Red Star Over China, 1987 (detail, two of six panels)
Oil on Canvas, 198cm x 183cm x 6.
Shen Jiawei was born in 1948 in Shanghai. While working at the Heilongjiang Production and Construction Corps and in the army, he painted for his own enjoyment. In 1981, he worked as a professional painter for the Liaoning Fine Arts Academy. From 1982 to 1984, he studied in the Oil Painting Department of the Central Academy of Fine Arts. In 1989, he emigrated to Australia.
This epic six-panelled historical painting is based on literary works. After 10 years of preparation and historical research, Shen completed this painting in six months. Of the 124 figures depicted, 102 are identifiable figures from Chinese history. Shen adopted the earthy brown tones of the Western Loess Plateau for the painting as a reminder of the place where the revolution began.
The work vividly portrays a host of Chinese revolutionary leaders including Mao Zedong, Zhu De, Liu Shaoqi and Zhou Enlai during their stay at Yan'an.
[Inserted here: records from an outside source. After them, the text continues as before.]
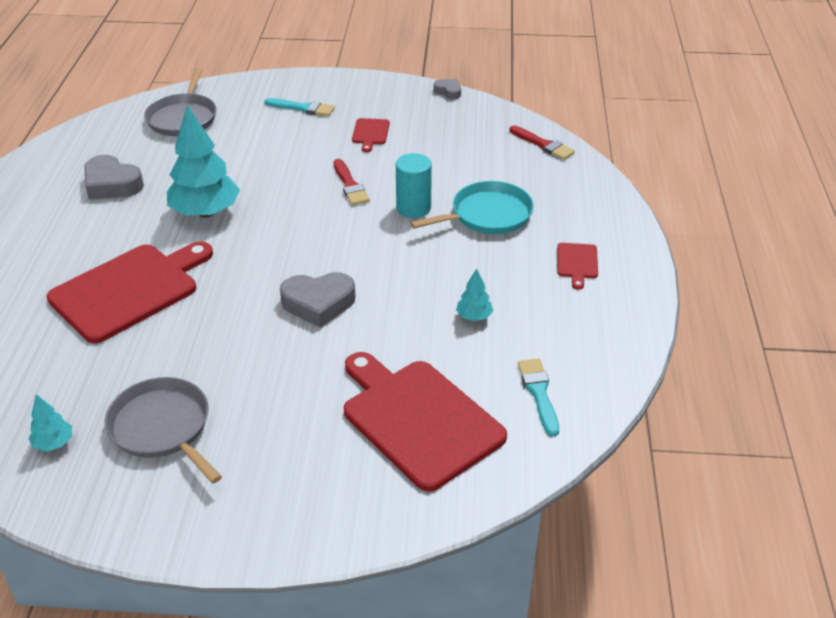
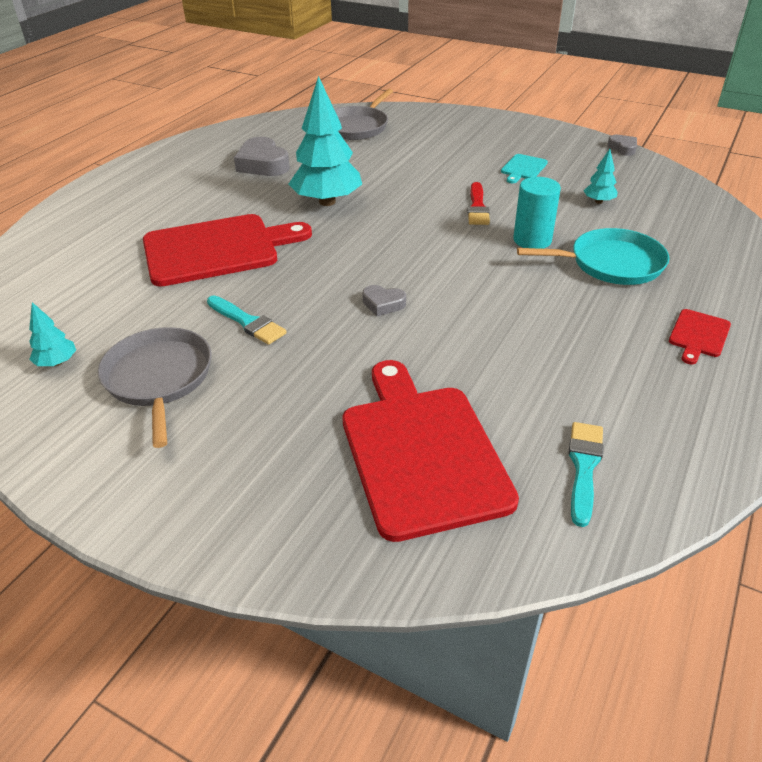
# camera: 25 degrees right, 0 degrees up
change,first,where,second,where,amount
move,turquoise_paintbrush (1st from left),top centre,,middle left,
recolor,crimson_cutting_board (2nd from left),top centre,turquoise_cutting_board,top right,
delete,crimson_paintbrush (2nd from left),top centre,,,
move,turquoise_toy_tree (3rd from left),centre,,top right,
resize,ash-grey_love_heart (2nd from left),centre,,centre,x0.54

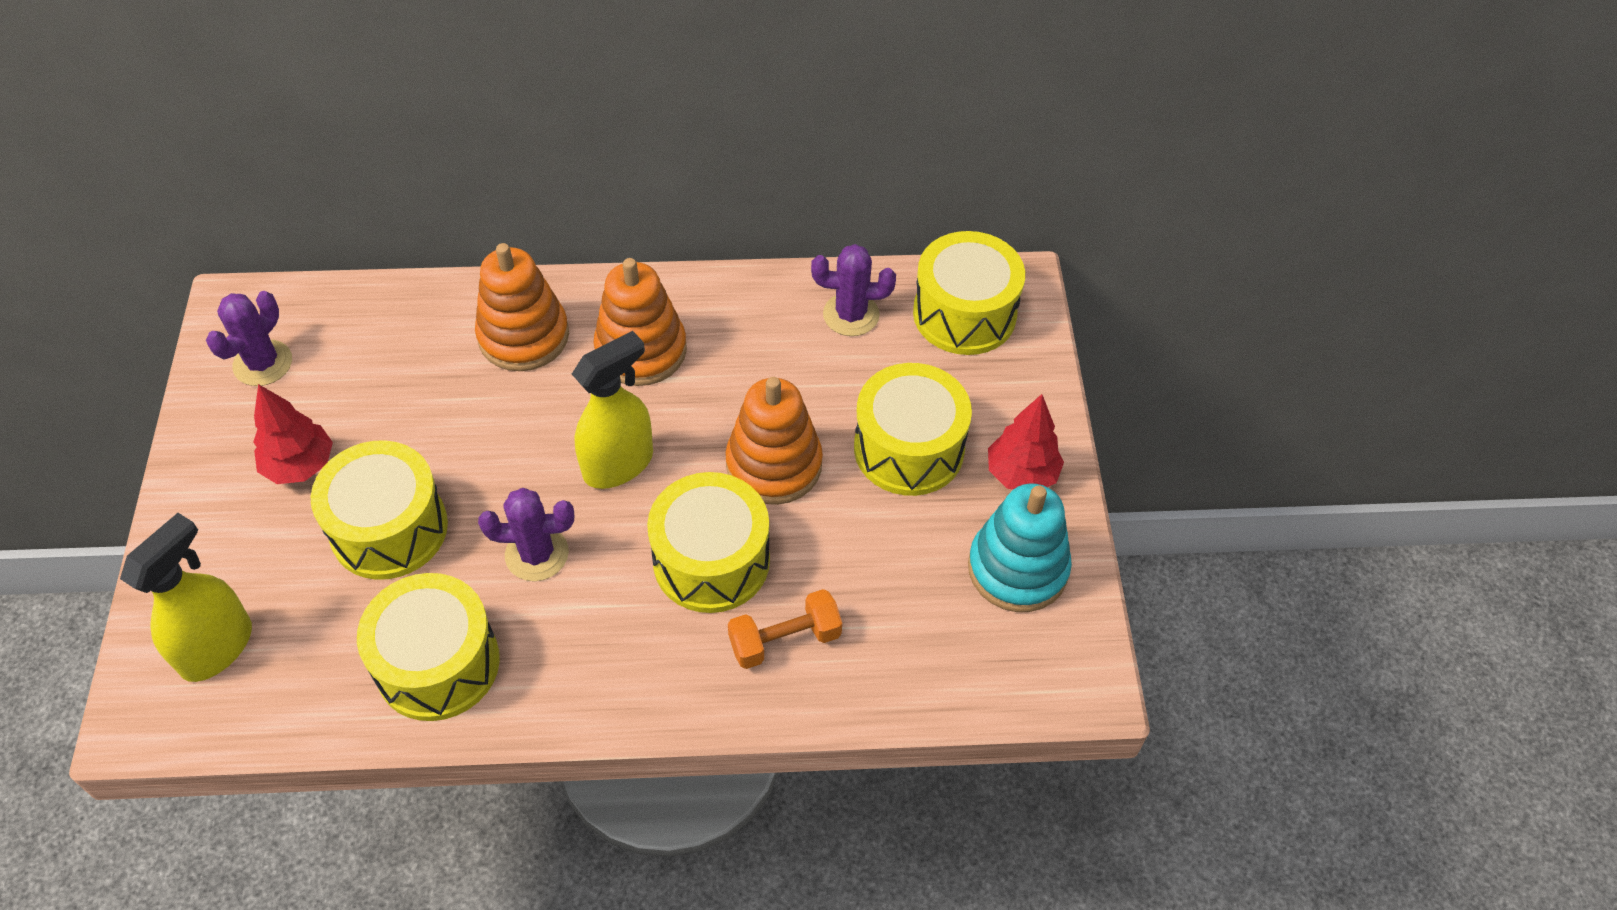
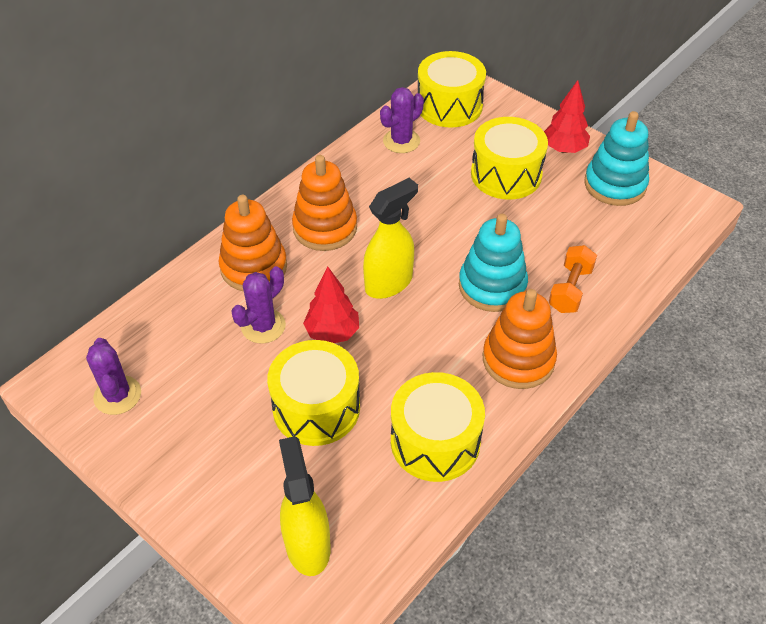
# camera: 45 degrees left, 5 degrees down
change,first,where,second,where,amount
rotate,yellow_spray_bottle (2nd from left),centre,,centre,45 degrees clockwise
move,bright_orange_stacking_toy (3rd from left),centre,,middle right,
move,crimson_toy_tree (1st from left),middle left,,centre,
replace,yellow_drum (3rd from left),centre,turquoise_stacking_toy (1st from left),centre,
move,royal_purple_prickly_plant (2nd from left),middle left,,centre,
It reflects their spirit of confidence and unity in those harsh times, while the dancing child in the red-star blouse symbolises the optimism of the moment. The painting takes its title from American journalist Edgar Snow's 1937 chronicle of the Chinese communist movement.
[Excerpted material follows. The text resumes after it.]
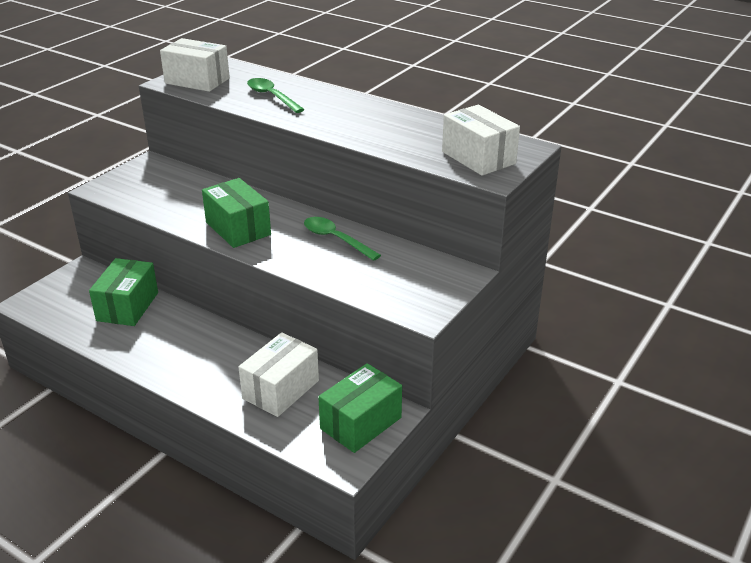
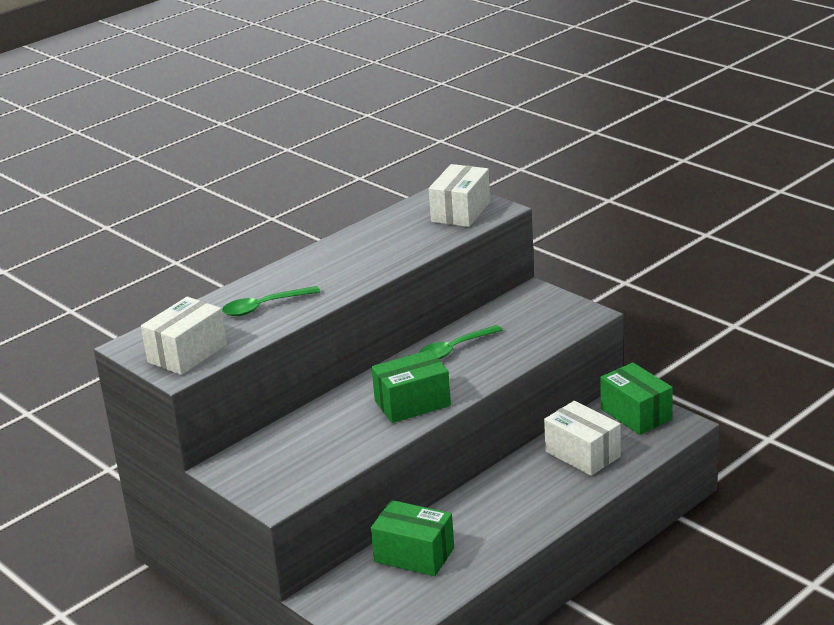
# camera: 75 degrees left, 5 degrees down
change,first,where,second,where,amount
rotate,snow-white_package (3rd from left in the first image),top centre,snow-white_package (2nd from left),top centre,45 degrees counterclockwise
Oil on Canvas, 177cm x 196cm.
Zhan Jianjun, of the Man ethnic group, was born in 1931 in Gaixian county, Liaoning province. In 1948, he enrolled in the Western Painting Department of the National Art School in Beiping and graduated from the Painting Department of the Central Academy of Fine Arts. In 1955, he trained in oil painting under the well-known Soviet artist Maksimov. From 1957, he became a teacher in the Central Academy of Fine Arts. He is a professor, supervisor of doctoral students and vice-chairman of the Chinese Artists Association.
During his early career, Zhan developed a reputation in Chinese painting circles for his historical paintings of the revolution. He is also well-known for paintings commissioned in the early years of the People's Republic of China. This work was painted in 1984, when China was undergoing reform and experiencing a new openness of government. The stance of the young farmer in the painting exudes strength and confidence. The wind-blown clothes, the erect shovel and the blowing wind combine to create an energy that characterises the optimism of this new period in China.
Liquid Steel and Sweat, 1981
Oil on Canvas, 260cm x 168cm.
Guang Tingbo, of the Man ethnic group, was born in 1938 in Dalian, Liaoning province. He graduated from the Luxun Academy of Fine Arts in 1964. In 1988, Guang studied in Claude Yvel's graduate class of classical painting in the Luxun Academy of Fine Arts. Since 1993 he has resided in the United States. He was formerly a professional painter for the Liaoning Museum of Fine Arts, director of the Creative Department of Liaoning Art Academy and is currently a member of the United States National Oil and Acrylic Painters' Society, vice-chairman of Liaoning Artists Association, and deputy dean of Liaoning Art Academy.
Guang spent three years working in a steel mill in order to create this photorealist masterpiece based on his experiences. This painting is a departure from previous paintings of this topic, which would typically show men drenched in sweat, working in front of a furnace. Guang depicts the men with their coats off, in the middle of a tea break. The section chief faces the viewer, his strong, sweat-drenched body reflecting the light of the furnace, indirectly referencing the theme of the painting: the strength and quality of the steel work. The intricate details contribute to the realism of the painting, as well as underscoring the strength of the main character.
New Line, 1983
Oil on Canvas, 83cm x 110.5cm.
Wei Qimei (1923–2009) was from Anqing, Anhui province. In his youth he learned traditional Chinese painting. In 1942, he was admitted to the Arts Department of the National Central University. After his graduation in 1947, he was employed by the Beiping Technological Academy of Fine Arts, and subsequently became a professor at the Central Academy of Fine Arts.